Tuesday, April 11, 2006

Katrina Aftermath, Still a Struggle Against Incompetence and Corruption

Dead bodies are still being recovered in New Orleans, seven months later:

NYTimes: In Attics and Rubble, More Bodies and Questions

The bodies of storm victims are still being discovered in New Orleans — in March alone there were nine, along with one skull. Skeletonized or half-eaten by animals, with leathery, hardened skin or missing limbs, the bodies are lodged in piles of rubble, dangling from rafters or lying face down, arms outstretched on parlor floors. Many of them, like Ms. Blanchard, were overlooked in initial searches.
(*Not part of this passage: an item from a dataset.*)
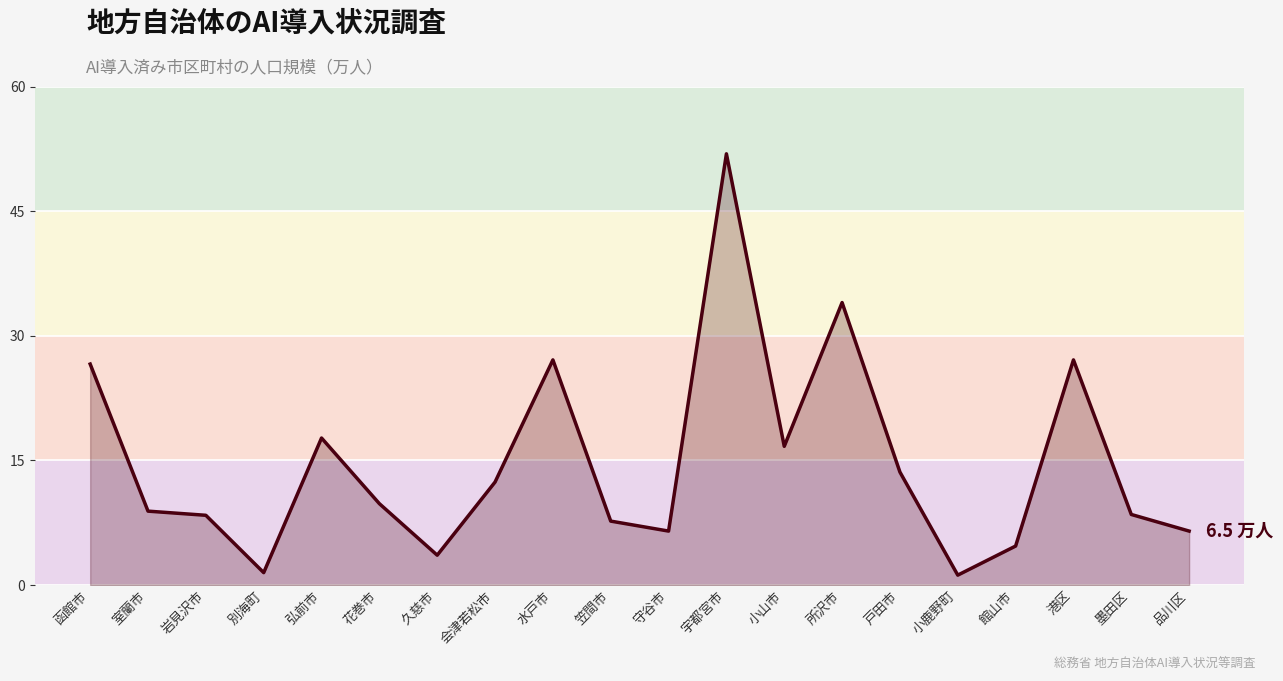

How many lines are shown in the chart?

1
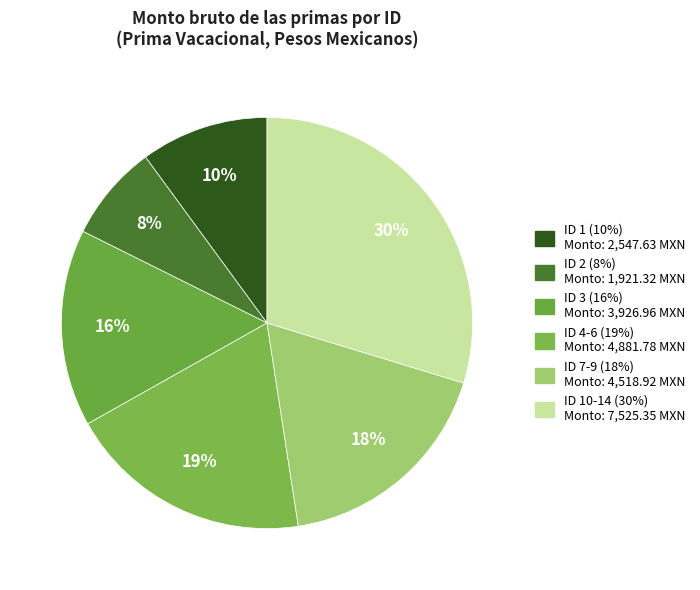

To the nearest percent, what is the average slice percentage?

17%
A landlord in the Lakeview section put a "for sale" sign outside a house, unaware that his tenant's body was in the attic. Two weeks ago, searchers in the Lower Ninth Ward found a girl, believed to be about 6, wearing a blue backpack. Nearby, they found part of a man who the authorities believe might have been trying to save her.
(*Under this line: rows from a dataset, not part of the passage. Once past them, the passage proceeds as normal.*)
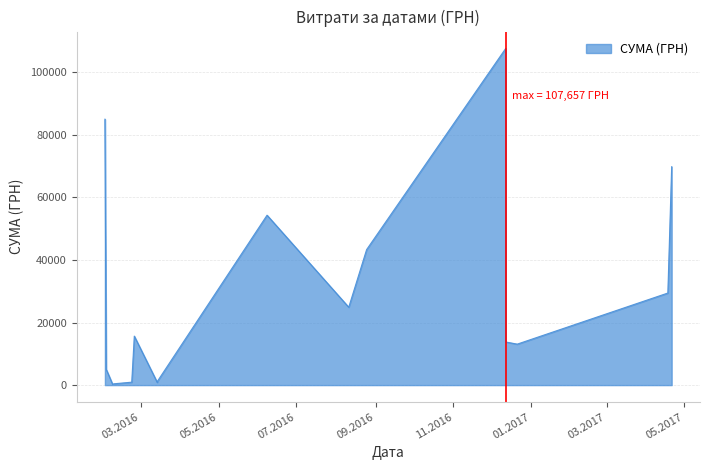

Approximately how many times larger is the value at 21.12.2016 compared to 21.04.2017?

0.2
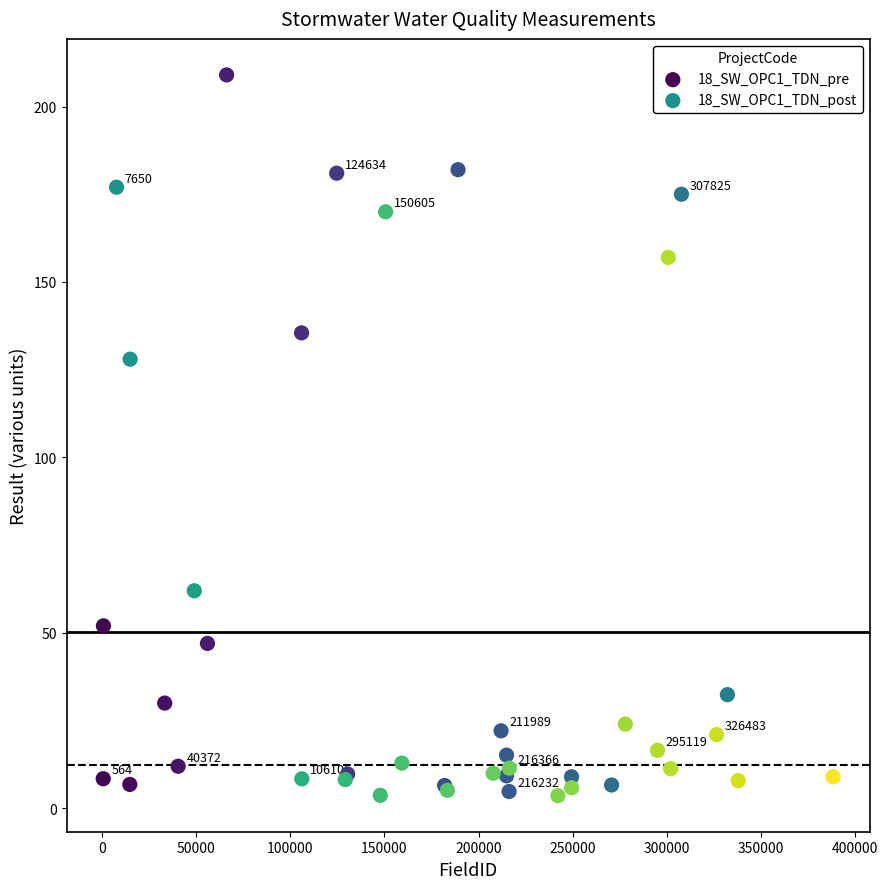

Which series has the largest Y range (max minus min)?

18_SW_OPC1_TDN_pre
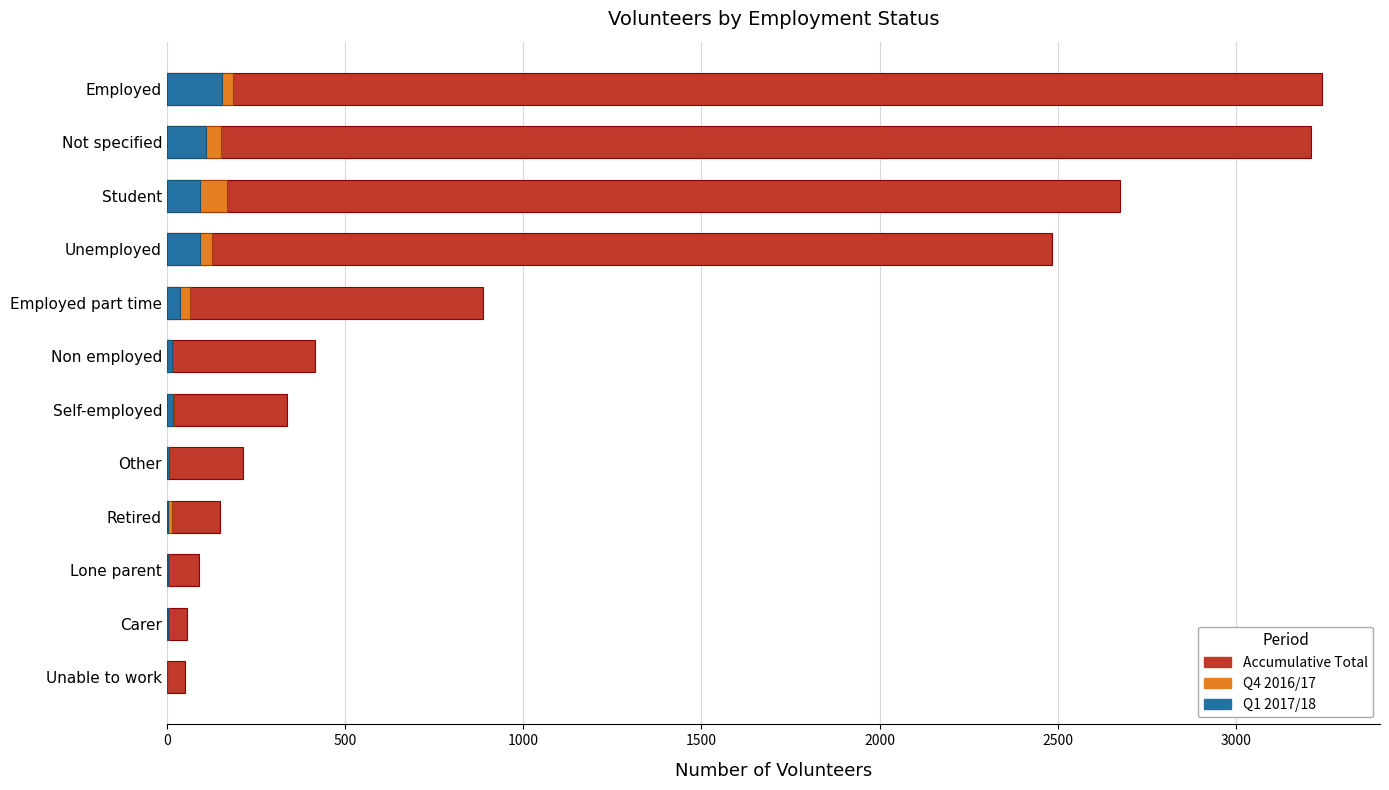

What is the average value of the Q4 2016/17 series?

64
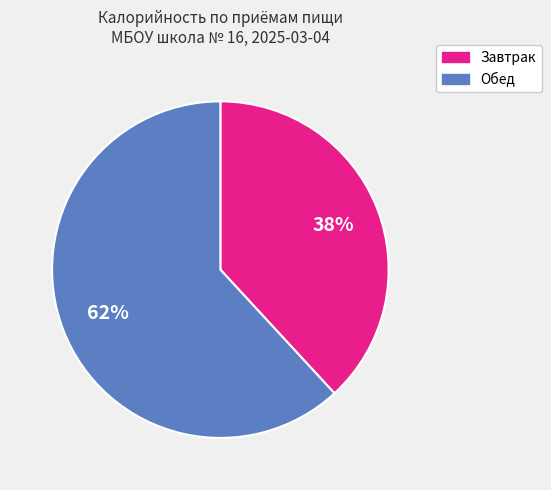

The Завтрак slice represents 27% of the pie. True or false?

False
[On Friday, contractors found a body in the attic of a home in the Gentilly neighborhood that had been searched twice before, officials said.]

In the weeks after Hurricane Katrina, there were grotesque images of bodies left in plain sight. Officials in Louisiana recovered more than 1,200 bodies, but the process, hamstrung by money shortages and red tape, never really ended.
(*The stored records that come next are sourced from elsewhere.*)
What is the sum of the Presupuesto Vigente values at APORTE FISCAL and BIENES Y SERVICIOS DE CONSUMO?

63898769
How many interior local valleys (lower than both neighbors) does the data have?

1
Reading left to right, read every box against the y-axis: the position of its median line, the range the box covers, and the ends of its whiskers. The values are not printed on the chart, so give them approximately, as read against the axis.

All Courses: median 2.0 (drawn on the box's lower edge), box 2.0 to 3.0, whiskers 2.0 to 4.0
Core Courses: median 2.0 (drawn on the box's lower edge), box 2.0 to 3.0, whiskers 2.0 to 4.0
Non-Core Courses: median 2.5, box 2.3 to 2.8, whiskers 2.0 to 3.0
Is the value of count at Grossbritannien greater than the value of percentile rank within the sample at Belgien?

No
In the Lower Ninth Ward, where unstable houses make searching dangerous, a plan to use cadaver dogs alongside demolition crews was delayed by lawsuits and community protests against the bulldozing. In the rest of the city, the absence of neighbors and social networks meant that some residents languished and died unnoticed. Many of the families of the missing were far from home, rendered helpless by distance and preoccupied with their own survival.


In October and November, the special operations team of the New Orleans Fire Department searched the Lower Ninth Ward for remains until they ran out of overtime money.

Half a dozen officials of the Federal Emergency Management Agency rebuffed requests to pay the bill, said Chief Steve Glynn, the team commander. When reporters inquired, FEMA officials said the required paperwork had not been filed.

While FEMA couldn't find the money to find and bury the dead, they made sure to pad the coffers of rich contractors:

Times-Picayune: Senators grill corps, FEMA
Hearing details waste in relief spending

Testimony at a U.S. Senate subcommittee hearing Monday in New Orleans showed that in the matter of the Katrina cleanup, taxpayers got taken to the cleaners.


[T]he hearing also revealed in stark terms how the poor level of federal preparation and response carried more than an economic punch. As the questions from the elected officials gained momentum, it became clear that two themes especially bothered the Louisiana contingent. One was that, for all of the state's storied corruption and the defense its officials had to mount that relief money would not be squandered in Louisiana, the lion's share of waste occurred under the federal watch.

The second theme is that tens of millions of dollars were frittered away in layers of subcontractors. What Washington and the nation need to realize, the Louisiana contingent argued, is the totals bandied about as earmarked for relief are, in fact, grotesquely inflated by misspending.

Insurance companies are also preying on the weak and defenseless. Tort reform advocate Trent Lott is using the tort system he so hates to prove insurance companies are cheating homeowners in the hurricane zone:

AP: Lott Lawyer: State Farm Destroying Papers

Zach Scruggs, one of Lott's attorneys, says his client has a "good faith belief" that several State Farm employees in Biloxi are destroying engineering reports that gave conflicting conclusions about whether wind or water was responsible for storm damage.

Like thousands of Gulf Coast homeowners, Lott's claim was denied because State Farm concluded that Katrina's flood water demolished his beach-front Pascagoula home. State Farm says its policies do not cover damage from rising water, including wind-driven water.

But lawyers for the Mississippi Republican claim Bloomington, Ill.-based State Farm has routinely pressured its engineers to alter "favorable" reports that initially blamed damage on hurricane's wind, which the company's policies cover.

A State Farm spokesman said Monday he couldn't immediately comment on Scruggs' allegations.

Lott's allegations come on the heels of a lawsuit filed by Kiln, Miss., couple who claimed they had obtained copies of conflicting reports prepared by State Farm's engineers on what damaged their home. They said one report traced the destruction to Katrina's winds while a later report said flooding was the culprit.

In response, State Farm spokesman Phil Supple had said the second report was the only one the engineering firm sent to State Farm's claims office.

In an interview Monday, Scruggs said corporate "whistleblowers" who are cooperating with Lott's attorneys have provided evidence that State Farm employees are destroying or moving those "initial favorable" engineering reports.